## [DIRECTIONS]
Reproduce verbatim the lines of the data below from the line containing "genus: Ferocactus" through the last line of the data, inclusive.

#### TASK INPUTS ####

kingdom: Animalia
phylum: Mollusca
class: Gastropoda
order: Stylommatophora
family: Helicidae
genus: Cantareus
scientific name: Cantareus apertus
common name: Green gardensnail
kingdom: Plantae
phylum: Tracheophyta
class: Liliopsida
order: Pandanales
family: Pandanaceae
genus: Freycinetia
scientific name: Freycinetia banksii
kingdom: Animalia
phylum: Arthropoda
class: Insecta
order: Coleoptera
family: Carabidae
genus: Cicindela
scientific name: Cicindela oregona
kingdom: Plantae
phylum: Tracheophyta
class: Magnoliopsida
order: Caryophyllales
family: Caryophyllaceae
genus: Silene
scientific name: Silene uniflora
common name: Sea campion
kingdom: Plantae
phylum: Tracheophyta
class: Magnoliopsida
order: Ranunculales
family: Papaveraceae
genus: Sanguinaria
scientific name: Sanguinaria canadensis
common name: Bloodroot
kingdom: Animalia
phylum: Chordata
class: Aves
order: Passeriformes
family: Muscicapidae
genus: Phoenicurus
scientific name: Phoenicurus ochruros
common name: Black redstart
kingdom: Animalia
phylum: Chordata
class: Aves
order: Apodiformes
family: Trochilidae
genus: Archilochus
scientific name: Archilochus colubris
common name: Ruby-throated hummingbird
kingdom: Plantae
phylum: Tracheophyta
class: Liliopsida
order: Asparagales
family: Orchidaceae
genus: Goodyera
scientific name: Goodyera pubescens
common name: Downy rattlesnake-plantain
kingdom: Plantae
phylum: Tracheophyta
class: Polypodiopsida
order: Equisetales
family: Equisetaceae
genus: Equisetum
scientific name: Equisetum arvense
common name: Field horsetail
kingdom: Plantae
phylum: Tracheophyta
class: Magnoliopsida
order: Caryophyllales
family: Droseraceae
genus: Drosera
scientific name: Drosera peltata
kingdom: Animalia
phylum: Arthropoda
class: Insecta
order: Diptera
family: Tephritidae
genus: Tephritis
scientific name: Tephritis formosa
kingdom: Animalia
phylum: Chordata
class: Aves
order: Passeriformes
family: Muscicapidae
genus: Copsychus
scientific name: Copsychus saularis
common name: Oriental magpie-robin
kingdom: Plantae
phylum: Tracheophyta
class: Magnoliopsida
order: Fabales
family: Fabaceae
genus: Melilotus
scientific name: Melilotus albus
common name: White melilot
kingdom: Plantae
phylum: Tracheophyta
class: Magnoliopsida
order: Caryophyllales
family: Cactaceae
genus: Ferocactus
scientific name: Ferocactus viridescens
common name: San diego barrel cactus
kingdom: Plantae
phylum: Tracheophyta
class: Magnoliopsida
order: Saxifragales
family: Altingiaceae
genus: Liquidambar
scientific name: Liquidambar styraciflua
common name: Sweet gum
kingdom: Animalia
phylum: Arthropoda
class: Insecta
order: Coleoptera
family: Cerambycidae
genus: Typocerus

####

## [RESULT]
genus: Ferocactus
scientific name: Ferocactus viridescens
common name: San diego barrel cactus
kingdom: Plantae
phylum: Tracheophyta
class: Magnoliopsida
order: Saxifragales
family: Altingiaceae
genus: Liquidambar
scientific name: Liquidambar styraciflua
common name: Sweet gum
kingdom: Animalia
phylum: Arthropoda
class: Insecta
order: Coleoptera
family: Cerambycidae
genus: Typocerus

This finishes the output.